Her rescuer rushed forward and plunged down next to Mrs. Pollifax in the street, heedless of her oddly dated suit. "Ma'am, are you all right?" What a pretty girl, Mrs. Pollifax thought, as the young woman offered her a hand up. She wondered where the young woman had come from, and looked back up the alley, where she saw a man and a boy emerging at a more sedate pace.
"My pride is sprained," she said, dryly, but that clearly confused the young good samaritan, so she took the proffered hand and eased herself up. "Never mind, dear, I'm fine. Thank you for the timely rescue, you and your friends." She looked again at the man and boy, trying to place them. There was something oddly familiar -- not either of the two people, but something about the scene. What was that blue object she could barely see in the alley? It almost looked like --
"Emily?" said the man, opening his arms wide. "Emma, how marvelous to see you!" She looked at him oddly. There'd been many people she'd met in her missions for Carstairs, but she couldn't recall this man, and she rather thought she'd remember someone who wore -- was that celery? -- like a boutonniere. And nobody had called her Emma in decades.

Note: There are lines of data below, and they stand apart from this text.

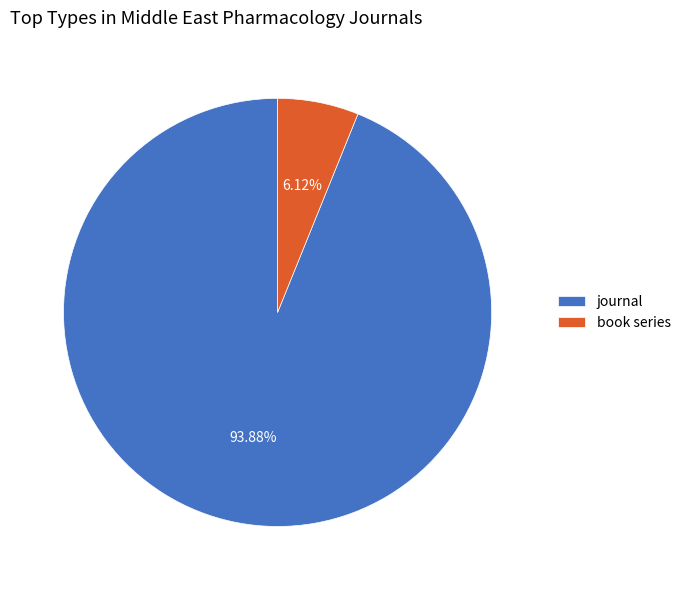

Is it true that book series is 6% of the pie?

True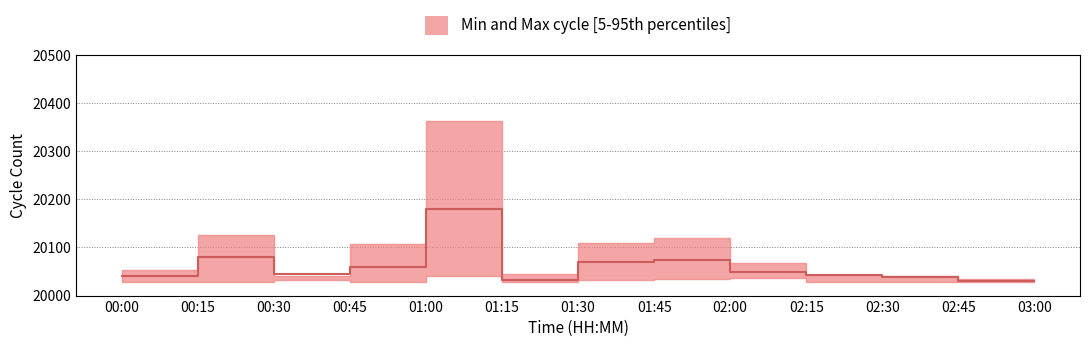

Where does the data first go above 20044?

00:15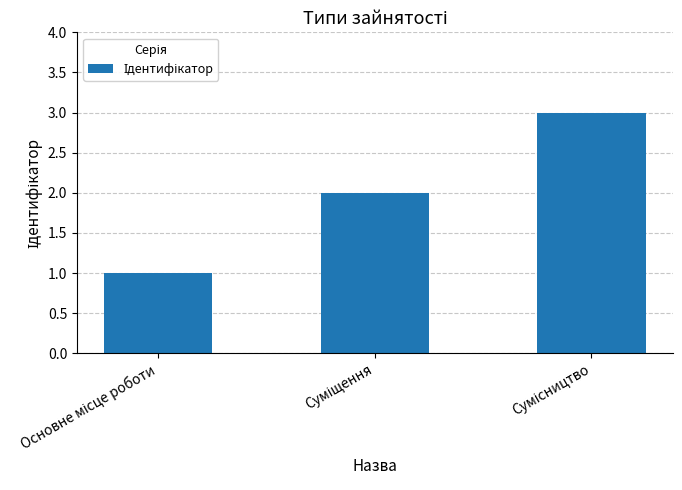

What is the greatest value displayed?

3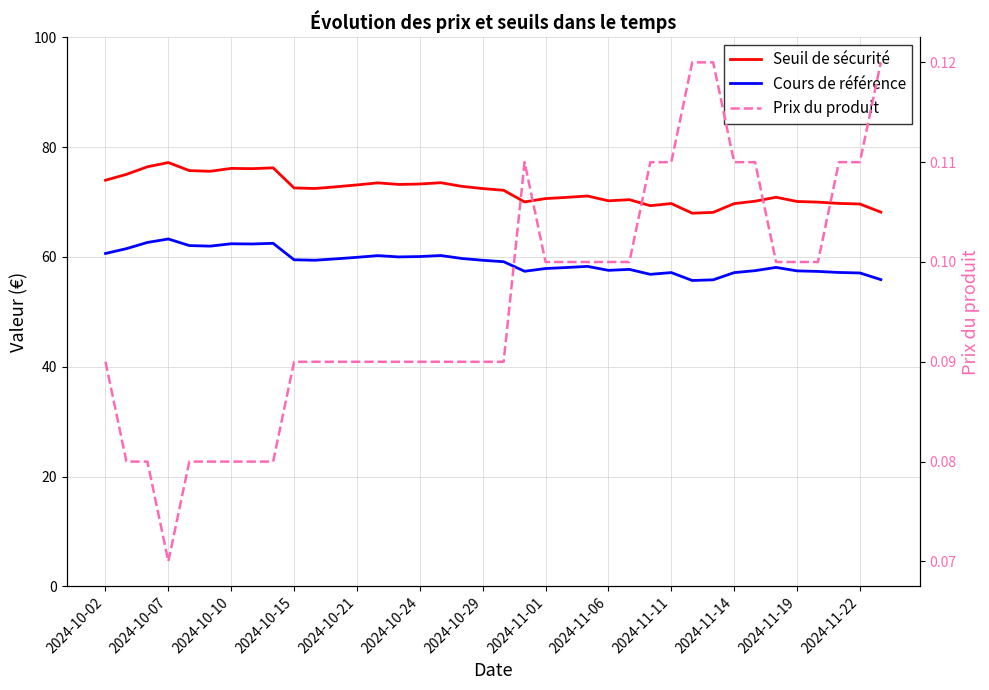

The Cours de référence series shows 94.3 at 31. True or false?

False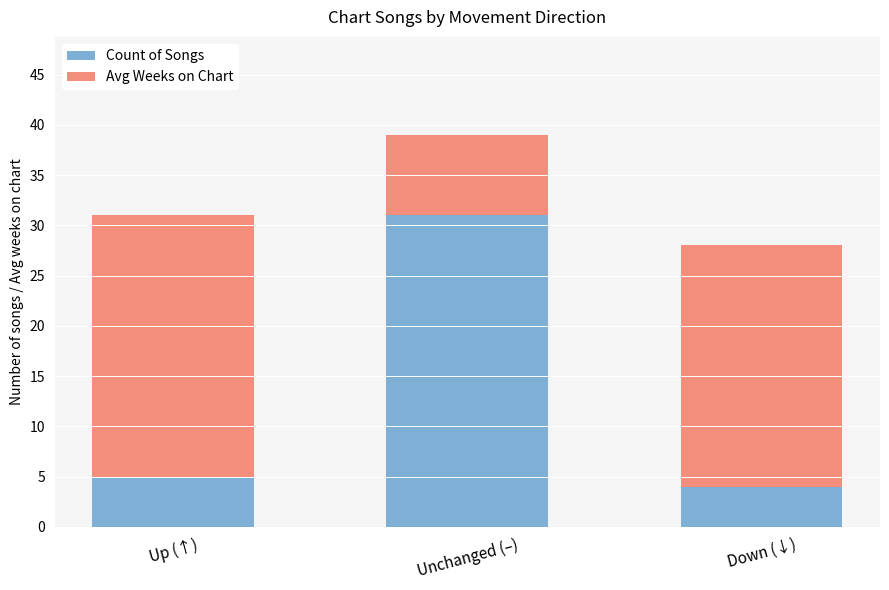

The Count of Songs series shows 31 at Unchanged (–). True or false?

True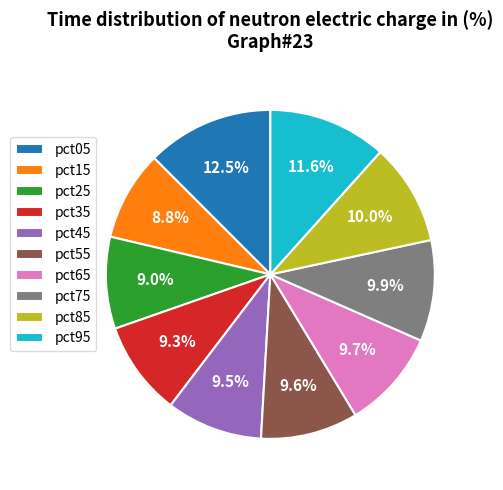

To the nearest percent, what portion does pct35 represent?

9%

"Who is it, Doctor?" the boy asked, and it all became clear. The unfamiliar face, the woman's dated outfit, the boy's bizarre pyjamas. The blue police box -- obsolete in Britain for decades now -- hiding in plain sight in the alley.
"Doctor? It's you?" she asked, and without waiting for an answer, flung herself into his arms like she was 23 again and she'd just seen him yesterday. Laughing for joy at old friends grown inexplicably younger, younger than either face she'd known him with, and then she was crying, sobbing uncontrollably and foolishly, while he patted her on the back awkwardly and said "there, there," and his young companions stared at her like she was some sort of alien. Which she supposed she might be, to them. When she had calmed down to the hiccuping stage, she pulled back and wiped her face on one of Cyrus' overlarge handkerchiefs.
"I'm so sorry," she said, smiling with what she hoped was her Harmless Grandmother face at the young people. "I don't know what came over me." She did know, though. She had been forcibly reminded of the delight of being young and powerful, saving the universe and laughing (well, screaming) in the face of danger -- and then of the desolate decades that had followed. The genuine joys of marriage and motherhood would never measure up to the thrill of stepping onto an alien world, seeing strange new stars, the adrenaline of fighting off the Master, rescuing the Earth from incomprehensible dangers. When even the more everyday joys of having the family had faded, she'd found her life bleaker and bleaker in comparison, until she stood with her geraniums on the roof one day and quite seriously considered throwing herself off. Only in her work for Carstairs had she refound that thrill the Doctor had first introduced her to, of meeting strange and alien people, of saving the world, of having a purpose.
She hoped none of this showed on her face, but she wasn't sure; the Doctor as she'd last known him was somewhat oblivious but hadn't always been. She looped her arm through his. "Are you in a hurry? Because now that my erstwhile attackers have been so bravely scared off, I could really use a cup of coffee. You can introduce me to your friends, and tell me all about how Sarah and Harry were when you last saw them, and the Brigadier."
He smiled down at her and patted her hand absently, and she rather thought that this one had a bit of obliviousness going for him, too. "Coffee! Yes, splendid idea. Teagan, Adric, come along."
"What's coffee?" Mrs. Pollifax heard the boy ask as they fell in behind her and the Doctor. And she thought that maybe the life she'd led really wasn't so bad at all.